Friday, August 17, 2007

"Hold on with a Bull-Dog Gripe"

Ulysses S. Grant came to the East in 1864. The president hoped he would bring an end to this war. Lincoln had entertained high hopes for other generals, but there was something different about Grant. “This man fights,” Lincoln said.

Grant worked out a plan for Union victory. His two main armies in Virginia and Georgia would advance against the two most prominent Confederate armies, while smaller Union forces would block Rebel detachments from reinforcing their main armies.

Lincoln was pleased with the plan. It was precisely the sort of offensive he had been calling for throughout the past few years. Finally, he found a general that understood the “awful arithmetic” of superior Union numbers. This war might come to a close.

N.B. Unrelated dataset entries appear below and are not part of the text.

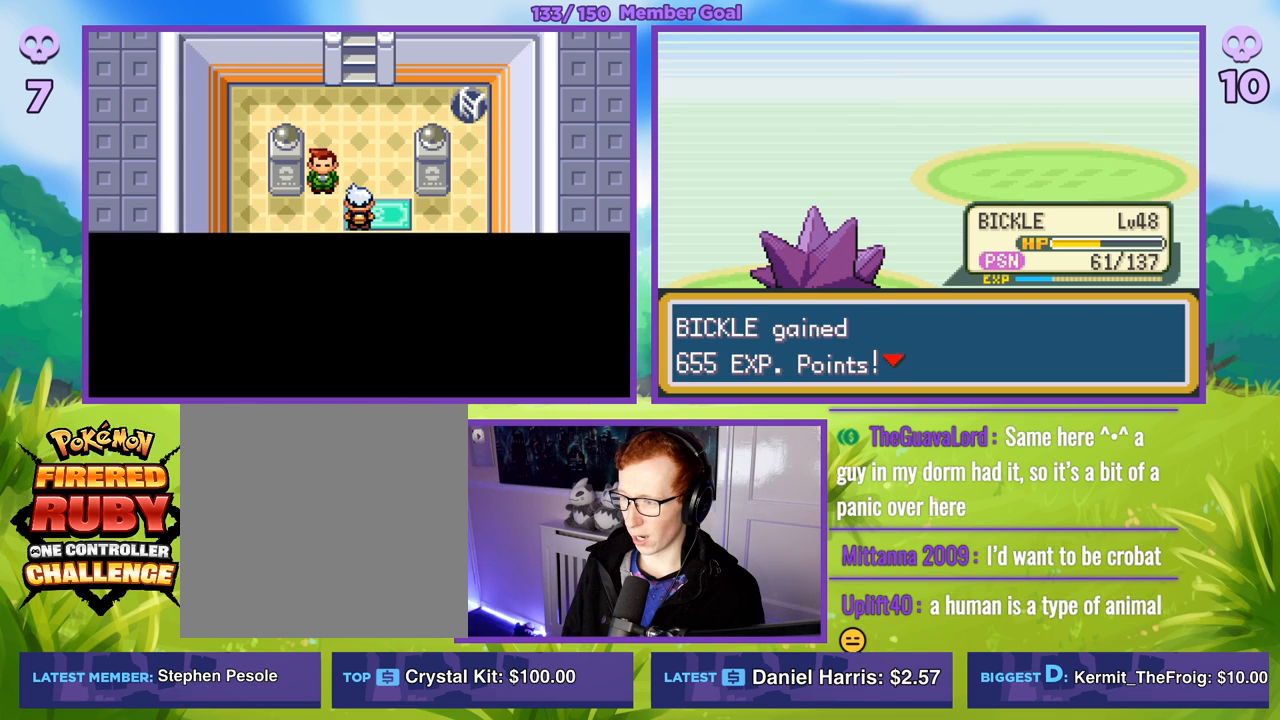
{"buttons": ["B", "R1"], "left_stick": "center", "right_stick": "center", "events": [[17, "B", "up"], [100, "B", "down"], [200, "B", "up"], [283, "B", "down"], [367, "B", "up"], [450, "B", "down"]]}
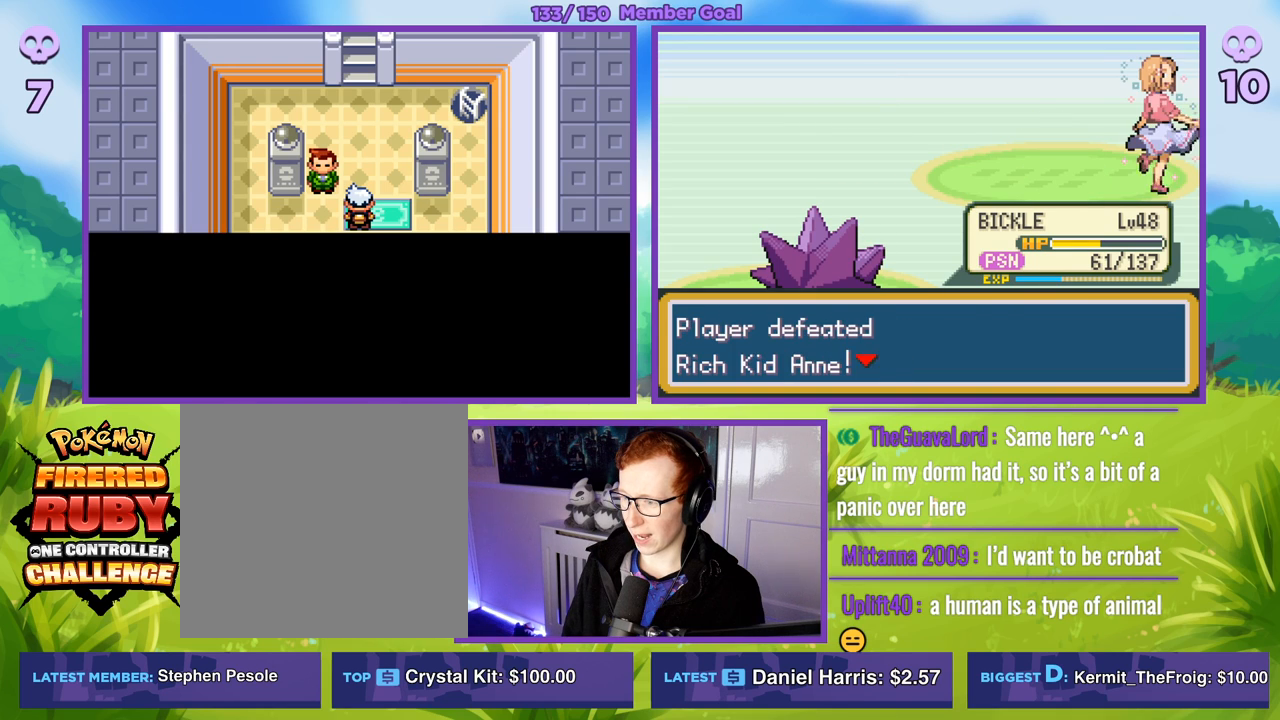
{"buttons": ["R1"], "left_stick": "center", "right_stick": "center", "events": [[50, "B", "up"], [167, "B", "down"], [233, "B", "up"], [350, "B", "down"], [417, "B", "up"]]}
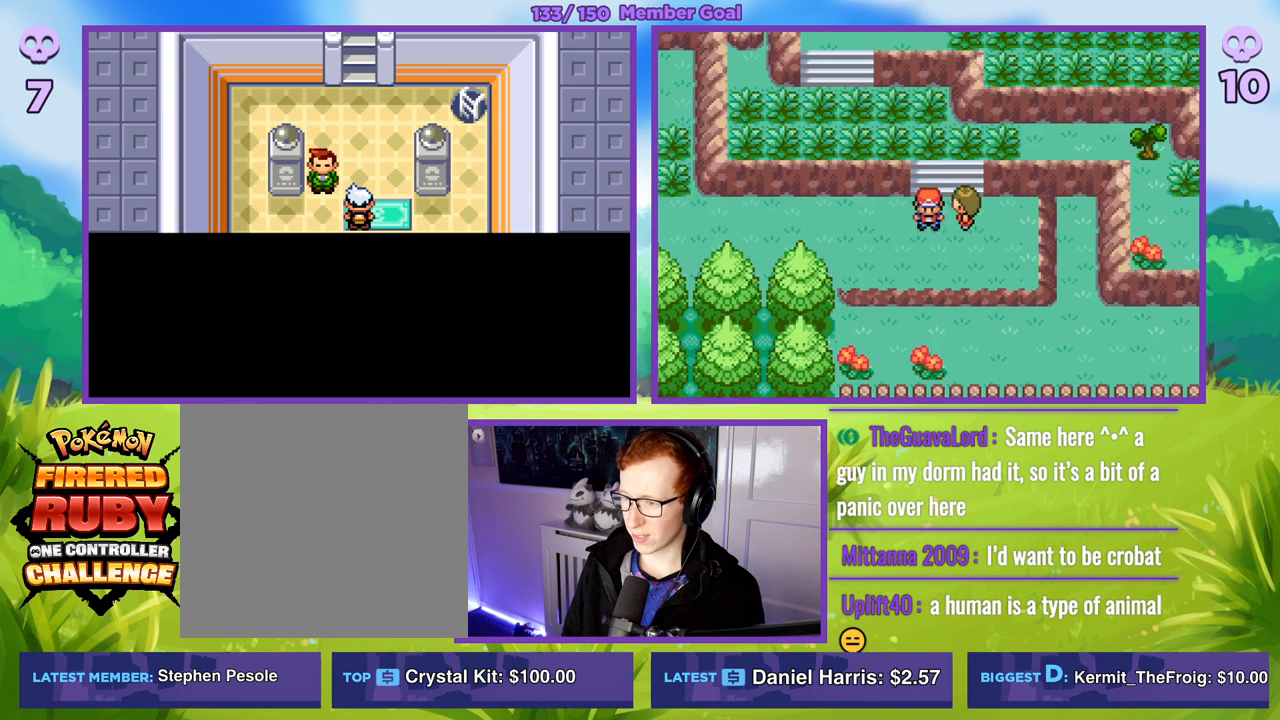
{"buttons": [], "left_stick": "center", "right_stick": "center", "events": [[33, "R1", "up"], [367, "START", "down"], [483, "START", "up"]]}
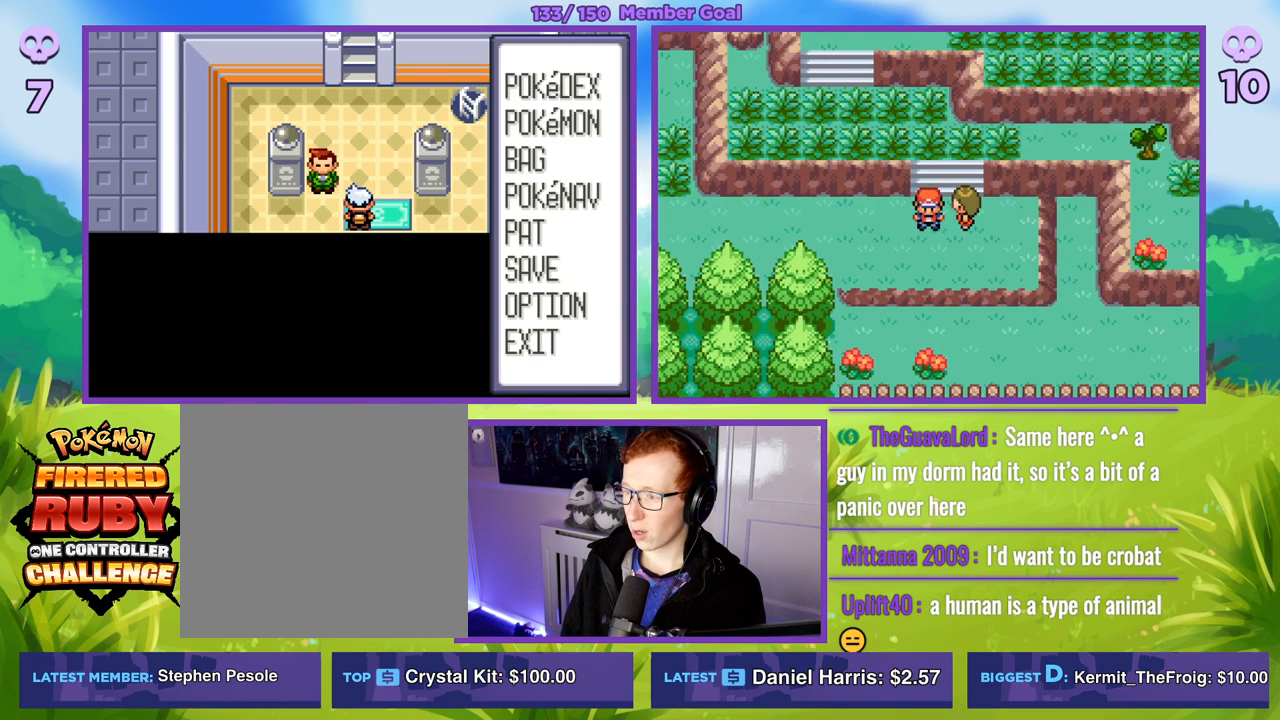
{"buttons": [], "left_stick": "center", "right_stick": "center", "events": []}
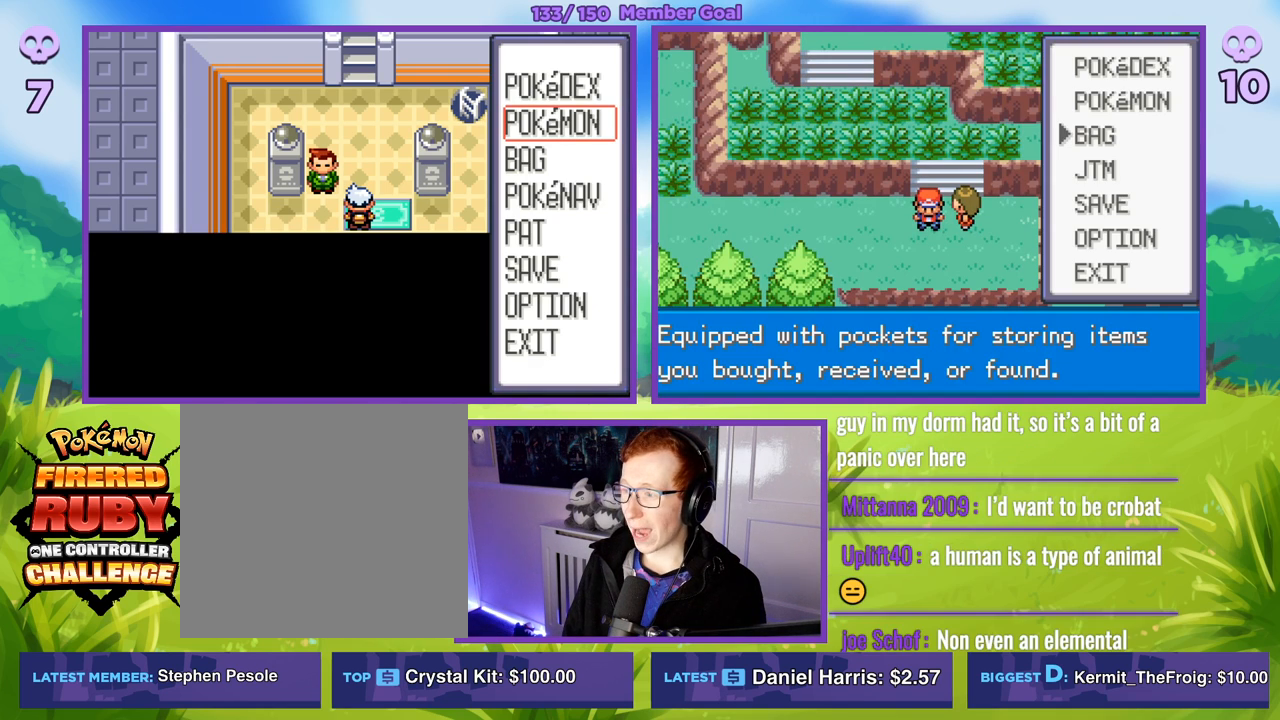
{"buttons": [], "left_stick": "center", "right_stick": "center", "events": []}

When Grant told Lincoln how he planned to use small forces to pin down Confederate detachments, Lincoln exclaimed, “Those not skinning can hold a leg!” Grant later used the metaphor in his own dispatches.

As William Sherman marched through Georgia and South Carolina, Grant pinned Lee’s army down in Petersburg. “Grant has the bear by the hind leg while Sherman takes off the hide,” Lincoln explained.

On August 15, 1864, Grant telegraphed Washington. He understood there was significant opposition to the draft throughout the North, but he was not willing to send his troops away from the front lines to maintain order in the North. “My withdrawal now from the James River would insure the defeat of Sherman,” Grant reasoned. Instead, Grant hoped Lincoln would call on governors throughout the North to preserve peace.

Today marks the anniversary of Lincoln’s colorful response. On this date in 1864, Lincoln telegraphed Grant outside of Petersburg:


I have seen your despatch expressing your unwillingness to break your hold where you are. Neither am I willing. Hold on with a bull-dog gripe, and chew & choke, as much as possible.


“In the end,” writes historian James McPherson, “it was Grant’s chewing and choking while Sherman took off the hide that won the war.”